What is the branch misprediction penalty (in terms of cycles)? In other words, how many cycles are added to the execution time if we have a branch misprediction instead of a correct prediction.

Assume the processor and predictors described in Problem 1.

For an 'always taken' branch predictor, what is the CPI achieved by the processor?

Assume the processor and predictors described in Problem 1.

For an 'always not taken' branch predictor, what is the CPI achieved by the processor?

Assume the processor and predictors described in Problem 1.

For a 2-bit branch predictor, what is the CPI achieved by the processor?

Assume the processor and predictors described in Problem 1.

For a global branch predictor, what is the CPI achieved by the processor?

Assume the processor and predictors described in Problem 1.

For a tournament branch predictor, what is the CPI achieved by the processor?

Assume the processor and predictors described in Problem 1.

Some branch instructions are much more predictable than others. If we know that 80% of all executed conditional branch instructions are easy-to-predict loop-back branches that are always predicted correctly by a dynamic predictor, what is the accuracy of the *dynamic* predictor on the remaining 20% of conditional branch instructions if a 2-bit predictor is used?

Assume the processor and predictors described in Problem 1. Assume branch instructions are as predictable as described in Problem 7.

What is the accuracy of the dynamic predictor on the remaining 20% of conditional branch instructions if a *global* predictor is used?

Assume the processor and predictors described in Problem 1. Assume branch instructions are as predictable as described in Problem 7.

What is the accuracy of the dynamic predictor on the remaining 20% of conditional branch instructions if a *tournament* predictor is used?

Assume the processor and predictors described in Problem 1.

For each of these branch predictors, what speedup would be achieved if we apply a program transformation that replaces a conditional branch instruction with an ADD instruction, but can only be applied to half of the branch instructions executed in this program? Note: assume that correctly and incorrectly predicted instructions have the same chance of being replaced during this program transformation.

What is the speedup for the *always taken* predictor?

Assume the processor and predictors described in Problem 1. Assume the program transformation described in Problem 10.

What is the speedup for the *global* predictor?

Assume the processor and predictors described in Problem 1. Assume the program transformation described in Problem 10.

What is the speedup for the *always not taken* predictor?

Assume the processor and predictors described in Problem 1. Assume the program transformation described in Problem 10.

What is the speedup for the *tournament* predictor?

What is the speedup for the *2-bit* predictor?

Assume the processor and predictors described in Problem 1.

For each of these branch predictors, what speedup would be achieved if we apply a program transformation that replaces a conditional branch instruction with two ADD instructions, but can only be applied to half of the branch instructions executed in this program?

What is the speedup for the *always taken* predictor?

Instructor notes: There are two separate issues here.

1) Can we use the CPI alone to compute the speedup if the program changes?

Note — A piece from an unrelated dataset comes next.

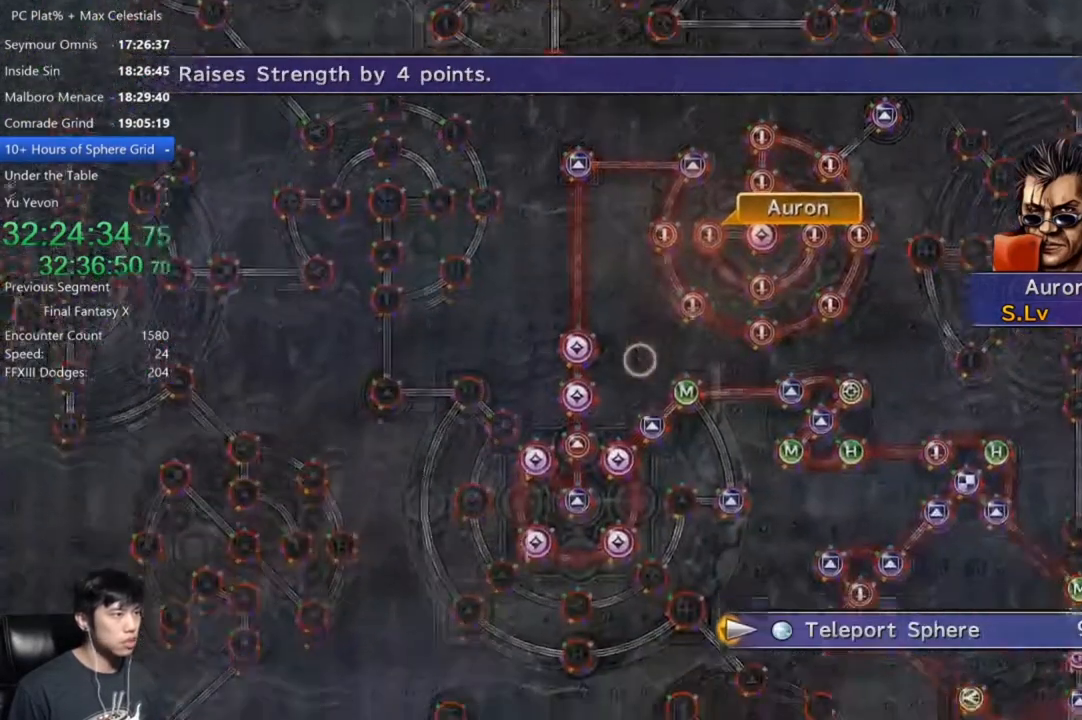
{"buttons": [], "left_stick": "center", "right_stick": "center", "events": [[500, "left_stick", "center"]]}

2) How do we compute the speedup in this problem?

Assume the processor and predictors described in Problem 1. Assume the program transformation described in Problem 15.

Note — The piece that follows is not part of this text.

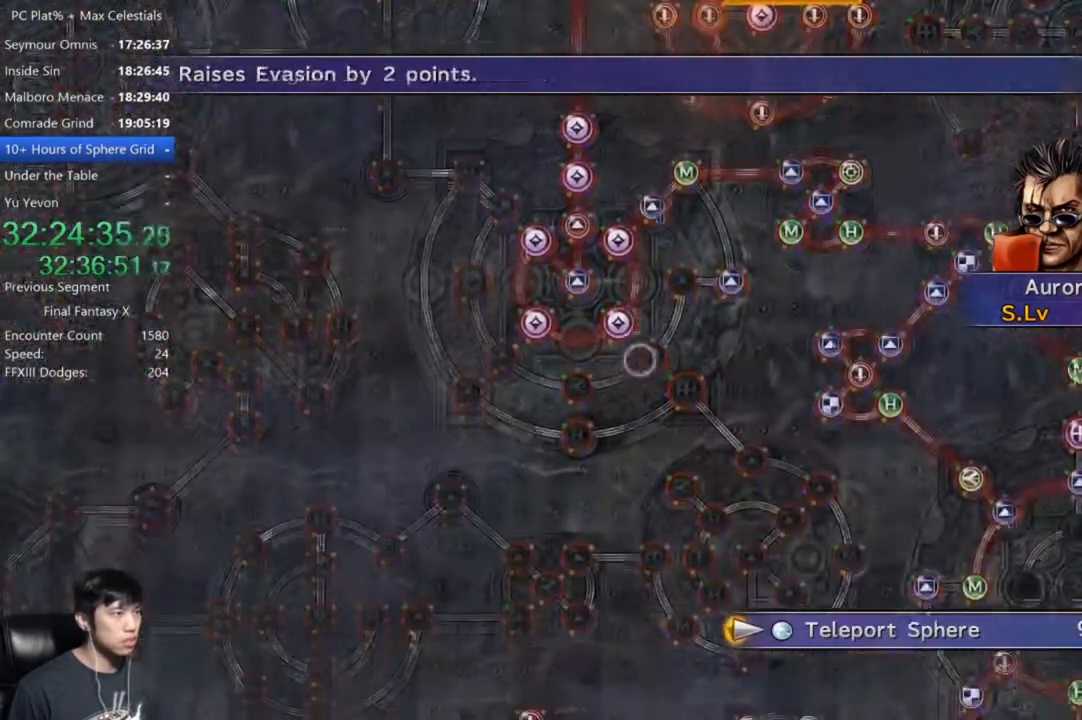
{"buttons": [], "left_stick": "center", "right_stick": "center", "events": [[267, "A", "down"], [367, "A", "up"]]}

What is the speedup for the *global* predictor?

Instructor notes: IF clock cycle time stays the same AND IF the instructions that get executed are exactly the same instructions, THEN we can use CPI to compute the speedup. In this case the instructions are not exactly the same, so CPI alone gives an incorrect speedup.

Assume the processor and predictors described in Problem 1. Assume the program transformation described in Problem 15.

What is the speedup for the *always not taken* predictor?

Assume the processor and predictors described in Problem 1. Assume the program transformation described in Problem 15.

What is the speedup for the *tournament* predictor?

What is the speedup for the *2-bit* predictor?